**PROMPT:**
Where in the listing does the string "Windows" appear? Copy every line that holds it.

**AVAILABLE RECORDS:**
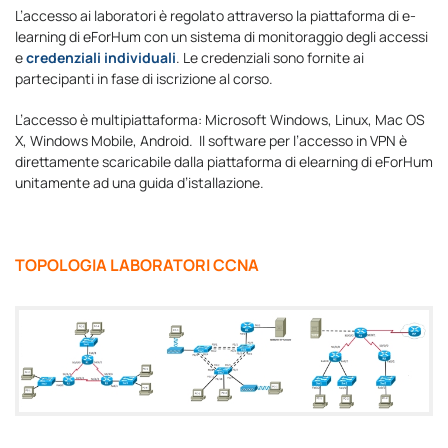
L’accesso ai laboratori è regolato attraverso la piattaforma di e-
learning di eForHum con un sistema di monitoraggio degli accessi
e
credenziali individuali
. Le credenziali sono fornite ai
partecipanti in fase di iscrizione al corso.
L’accesso è multipiattaforma: Microsoft Windows, Linux, Mac OS
X, Windows Mobile, Android. Il software per l’accesso in VPN è
direttamente scaricabile dalla piattaforma di elearning di eForHum
unitamente ad una guida d’istallazione.
TOPOLOGIA LABORATORI CCNA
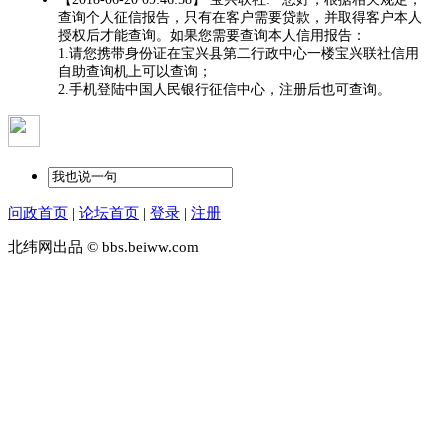
查询个人征信报告，只有在客户需要贷款，并取得客户本人
授权后才能查询。如果您需要查询本人信用报告：
1.请您携带身份证在宝兴县第二行政中心一楼宝兴联社信用
自助查询机上可以查询；
2.手机登陆中国人民银行征信中心，注册后也可查询。
问政首页
|
论坛首页
|
登录
|
注册
北纬网出品 © bbs.beiww.com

**FINAL ANSWER:**
L’accesso è multipiattaforma: Microsoft Windows, Linux, Mac OS
X, Windows Mobile, Android. Il software per l’accesso in VPN è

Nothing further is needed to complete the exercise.